Burg Spangenberg ist eine Felsenburg. Es ist belegt, dass Spangenberg irgendwann in Schutt und Asche sank. Als es dann zum ersten Mal an die Säuberung der Ruine (in den 20-iger Jahren des letzten Jahrhunderts durch die Deutschwandervögel) ging, befreite man sich vom ungeliebten Schutt dadurch, dass man ihn wahllos zu Tale kippte. Um Funde kümmerte man sich weitestgehend nicht. Irgendwo unter dem Waldboden rund um Spangenberg ruhen daher unbekannte Objekte mittelalterlicher Provenienz in unbekannter Menge.

In Elmsteins engem Tale, da stehn zwei Schlösselein,
der Spangenberg das eine, das andre Erfenstein.
Sie stehn sich gegenüber, nicht einen Pfeilschuß weit
entfernet voneinander in trauter Einigkeit.

Die beiden Burgbesitzer sahn alle Wochen sich
und liebten wie Brüder einander inniglich.
Drum zogen sie von Leder – das Tal ist ja nur schmal –
von einer Burg zur andern ’ne Brücke übers Tal.

Nun sahen sie sich täglich; doch tat’s nicht lange gut.
Bald rührten böse Reden wie Gift ihr junges Blut.
Des Spangenbergers Weine erhitzten es noch mehr,
und eines Tages griffen sie beide nach der Wehr.
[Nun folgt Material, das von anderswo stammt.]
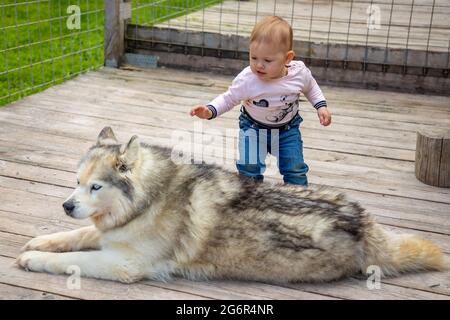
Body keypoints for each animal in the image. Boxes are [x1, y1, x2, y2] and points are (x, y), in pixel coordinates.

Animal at [16, 127, 446, 282]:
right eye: (76, 183)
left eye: (96, 186)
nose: (66, 205)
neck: (149, 199)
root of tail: (367, 223)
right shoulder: (107, 233)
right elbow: (76, 235)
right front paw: (41, 241)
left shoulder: (124, 264)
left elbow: (75, 259)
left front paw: (35, 259)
Der Erfensteiner eilte mit wild erregtem Sinn,
um sich ein Schwert zu holen, schnell nach der Brücke hin.
Doch als er sie betreten, schnitt Spangenberg sie ab.
Da fand der Erfensteiner im Tale tief sein Grab.

Im Speyerbachtal stießen drei Mächte aufeinander: das Hochstift Speyer mit der Spangenberg, die Besitzungen der Grafen von Leiningen mit den Burgen Erfenstein und Breitenstein und die Kurpfalz mit der Burg Elmstein.
Die Burgen waren einfache Grenzburgen! Die Burgen waren klein und strategisch von untergeordneter Bedeutung, sie bewachten und schützten die im Mittelalter kostbaren Wälder in ihrem Hinterland. Sie wurden von einer Verwalterfamilie bewohnt, dazu einige Knechte und Mägde. Höfisches Leben kam nur auf, wenn die Herrschaften hier auf Jagd gingen und in dieser Zeit auf den Burgen Quartier bezogen. Belagerungen und/oder kriegsentscheidende Schlachten haben hier nie stattgefunden. Für ihre Unbedeutsamkeit spricht auch, dass es überhaupt keine mittelalterlichen Abbildungen gibt.

Das Innere der Burg ist nicht frei zugänglich. Außer an den Öffnungstagen der Burgschänke kann sie nur von außen besichtigt werden. Die Burgschänke ist bis zum Jahresende an Sonn- und Feiertagen von 11 bis 18 Uhr bewirtschaftet.

Während dieser Tage ist die Unterburg frei zugänglich. Der Rest der Burg (Mittel- und Oberburg) kann nur in Begleitung eines Vereinsmitgliedes betreten werden. Wenn Interesse an einer kompletten Burgbesichtigung besteht, wenden Sie sich bitte an einen der Diensthabenden in der Burgschänke. Wenn es der Betrieb in der Burgschänke erlaubt wird Sie gerne jemand zur Oberburg begleiten.

Möchten Sie einen Rundgang durch die Burg oder eine geführte Wanderung auf dem 3-Burgen-Rundweg mit einem zertifizierten Gästeführer dann wenden Sie sich bitte an Herrn Thomas Buschlinger – buschlinger@gefuehrt-vg-lambrecht.de.

Im Januar und Februar sind Burg und Burgschänke generell geschlossen.

Die Burg ist über den Alten Burgweg nur zu Fuß zu erreichen. PKW-Zufahrten (durch den Wald) bedürfen in jedem Falle der Zustimmung des Vereins; eine Buszufahrt ist grundsätzlich nicht möglich. Der Aufstieg ist ausgeschildert und dauert etwa 10 Minuten. Bei Dunkelheit wird der Alte Burgweg beleuchtet.